McIlhenny and family moved to Texas to avoid the battles. When the war ended, he tried to resume his banking career in New Orleans. That failed, but during the trip an unknown man gave him some pepper seeds. He returned to Avery Island, planted the seeds, and began experimenting with a pepper sauce out of career desperation and a dislike of bland food. He sold his first bottle in 1869. He called it Tabasco sauce.
McIlhenny’s one-man show, started in 1868, has since grown into a 200-employee sauce-making plant on the island, complete with Avery and McIlhenny descendants, known as the McIlhenny Co.—which still makes the pungent red sauce along with scores of other products. Most of the 200 or so island residents are connected in some way with the family business.

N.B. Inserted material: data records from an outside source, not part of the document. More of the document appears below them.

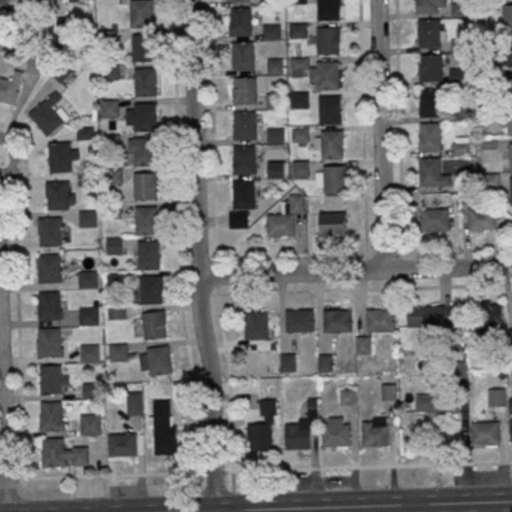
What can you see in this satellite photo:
building: (74, 0)
building: (270, 1)
building: (298, 1)
building: (3, 2)
building: (430, 5)
building: (327, 9)
building: (328, 9)
building: (141, 12)
building: (141, 13)
building: (507, 16)
building: (508, 17)
building: (240, 20)
building: (241, 20)
building: (298, 30)
building: (298, 30)
building: (272, 31)
building: (272, 31)
building: (429, 32)
building: (431, 32)
building: (0, 35)
building: (327, 39)
building: (328, 40)
building: (143, 47)
building: (144, 47)
building: (507, 51)
building: (243, 55)
building: (243, 55)
building: (34, 65)
building: (430, 67)
building: (431, 67)
building: (318, 72)
building: (325, 74)
building: (145, 81)
building: (145, 81)
building: (508, 85)
building: (509, 85)
building: (11, 87)
building: (245, 89)
road: (398, 89)
building: (246, 90)
building: (300, 99)
building: (430, 102)
building: (110, 108)
building: (329, 108)
building: (329, 109)
building: (48, 114)
building: (142, 116)
building: (146, 116)
building: (509, 120)
building: (510, 120)
building: (245, 124)
building: (245, 124)
road: (363, 126)
road: (212, 128)
road: (379, 134)
building: (276, 135)
building: (300, 136)
building: (430, 136)
building: (329, 143)
building: (332, 143)
building: (461, 145)
building: (141, 151)
building: (146, 151)
building: (511, 155)
building: (511, 155)
building: (62, 156)
building: (244, 159)
building: (245, 159)
building: (301, 168)
building: (276, 169)
building: (431, 172)
building: (331, 178)
building: (145, 185)
building: (145, 185)
building: (511, 190)
building: (244, 193)
building: (244, 193)
building: (60, 195)
building: (286, 217)
building: (88, 218)
building: (482, 218)
building: (146, 219)
building: (239, 219)
building: (435, 219)
building: (146, 220)
building: (332, 223)
building: (50, 231)
road: (179, 236)
building: (115, 245)
building: (149, 254)
building: (149, 254)
road: (198, 256)
building: (50, 268)
road: (355, 270)
building: (88, 278)
road: (217, 286)
building: (149, 289)
building: (151, 289)
building: (49, 305)
building: (89, 315)
building: (430, 315)
building: (491, 315)
building: (300, 319)
building: (337, 319)
building: (381, 319)
building: (155, 324)
building: (257, 324)
building: (510, 330)
building: (50, 341)
building: (364, 344)
building: (90, 352)
building: (118, 352)
building: (156, 360)
building: (53, 379)
road: (230, 381)
building: (91, 389)
building: (347, 396)
building: (497, 397)
building: (135, 402)
building: (428, 403)
building: (511, 405)
building: (52, 416)
road: (5, 422)
building: (91, 423)
building: (164, 427)
building: (264, 428)
building: (303, 428)
building: (511, 430)
building: (336, 431)
building: (375, 431)
building: (485, 434)
building: (431, 436)
building: (123, 444)
building: (63, 453)
road: (256, 470)
road: (233, 491)
road: (364, 506)
road: (410, 508)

Since 1993 Shane Bernard, the company’s historian and curator, has cataloged the island and company’s vast collection of documents and artifacts. His duties include separating fact from legend—and how Edmund McIlhenny acquired those first pepper seeds has always been part of the Tabasco legend.

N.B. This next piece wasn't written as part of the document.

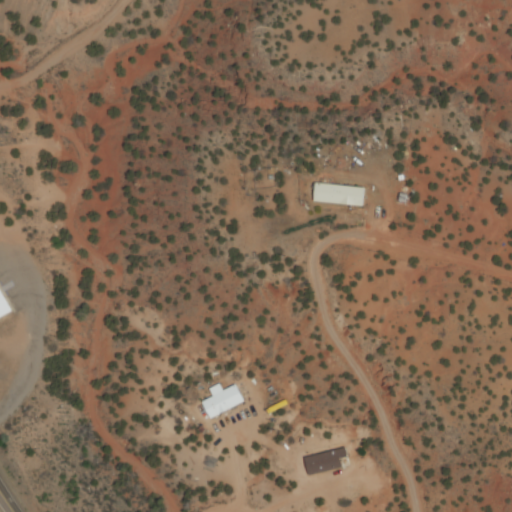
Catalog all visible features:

Bernard had narrowed the possibilities down to the Jack-and-the-Beanstalk kind of tale. “It was purely accidental,” he says.

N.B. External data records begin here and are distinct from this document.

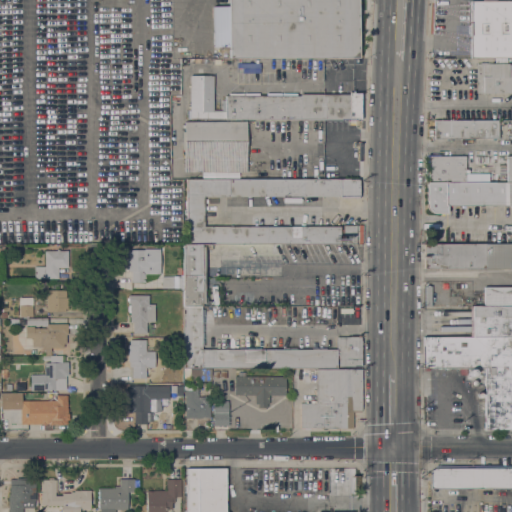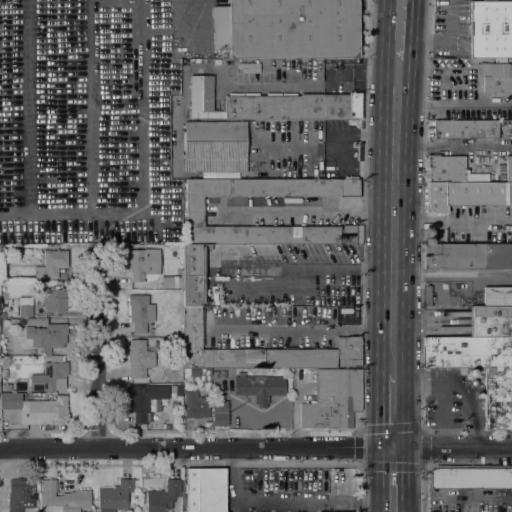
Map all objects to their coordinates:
building: (286, 28)
building: (288, 29)
road: (398, 29)
building: (490, 29)
building: (490, 29)
road: (444, 40)
building: (248, 68)
road: (397, 74)
building: (493, 77)
building: (493, 78)
building: (268, 104)
building: (270, 104)
road: (453, 107)
building: (464, 128)
building: (466, 129)
road: (453, 146)
building: (216, 148)
road: (91, 153)
building: (446, 168)
building: (509, 169)
building: (467, 194)
road: (309, 210)
building: (262, 211)
road: (452, 223)
road: (393, 231)
building: (352, 234)
building: (245, 246)
building: (467, 255)
building: (467, 255)
building: (194, 260)
building: (139, 263)
building: (143, 263)
building: (50, 264)
building: (52, 264)
road: (302, 266)
road: (311, 280)
building: (171, 282)
building: (193, 291)
building: (427, 295)
building: (498, 296)
building: (56, 299)
building: (54, 300)
building: (25, 306)
building: (24, 307)
building: (140, 311)
building: (139, 313)
building: (3, 314)
building: (490, 321)
building: (13, 322)
road: (299, 328)
building: (45, 334)
building: (45, 334)
building: (261, 352)
road: (97, 354)
building: (138, 358)
building: (139, 358)
building: (479, 369)
building: (198, 374)
building: (50, 375)
building: (50, 375)
building: (259, 386)
building: (8, 387)
building: (259, 387)
building: (176, 389)
building: (154, 391)
building: (143, 399)
building: (332, 399)
building: (333, 400)
building: (196, 403)
building: (195, 404)
building: (36, 408)
building: (36, 409)
road: (393, 411)
building: (219, 413)
building: (220, 413)
road: (361, 429)
road: (197, 449)
road: (453, 449)
traffic signals: (394, 450)
building: (471, 477)
building: (471, 477)
road: (394, 481)
building: (199, 490)
building: (205, 490)
building: (220, 490)
building: (20, 494)
building: (20, 494)
building: (114, 496)
building: (115, 496)
building: (162, 496)
building: (163, 496)
building: (64, 497)
building: (61, 498)
road: (291, 499)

The pride of the McIlhenny family is the original handwritten recipe for the sauce. With white cotton gloves, Bernard handles the ledger book where it’s inscribed—and doesn’t let non-family members close enough to read the text.
Bernard says today’s Tabasco sauce varies from the original recipe and is considered an improvement. And it’s still secret, as is the origin of the sauce’s name.
But the family does divulge a bit of its magic: Peppers are picked, mashed, and mixed with salt—from the island’s own dome—on the same day. The mash is poured into oak barrels, where it ferments for up to three years. Once a McIlhenny approves the batch, vinegar is added and the concoction is stirred frequently for about four weeks until the fiery liquid is poured into the familiar bottles.
Bernard has uncovered thousands of artifacts since a McIlhenny-sponsored excavation of the island’s original Tabasco factory. “We found only one intact Tabasco corktop bottle,” Bernard says. Tradition holds that Edmund McIlhenny first sold his sauce in old cologne bottles which he washed thoroughly and adorned with handmade labels.
The McIlhenny family’s respect for its own heritage extends beyond Tabasco to the 2,500-acre island itself. The Jungle Gardens, comprising much of the western side of the island, is a popular preserve complete with alligators and a variety of native and exotic plants. Thousands of snowy egrets nest on pier-like structures in a special pond called Bird City.
The family began developing the gardens in 1892. Like the operating Tabasco plant, it is open to the public.
Paul McIlhenny, president and chief operating officer of McIlhenny Co., figures the investment in preserving the island is just as important as recording the business’ history. But the archives certainly have proven their value.
“I think (the documentation) will clear up some of the embellishment,” says McIlhenny. Laughing, he adds, “Of course, maybe we should keep some of the stories hidden.”
“It’s very much a mythic place. We still gather there,” says Gray Osborn, one of Edmund McIlhenny’s great-grandsons, who now lives in Connecticut.
“It’s of great importance to hold that island together. It’s home.”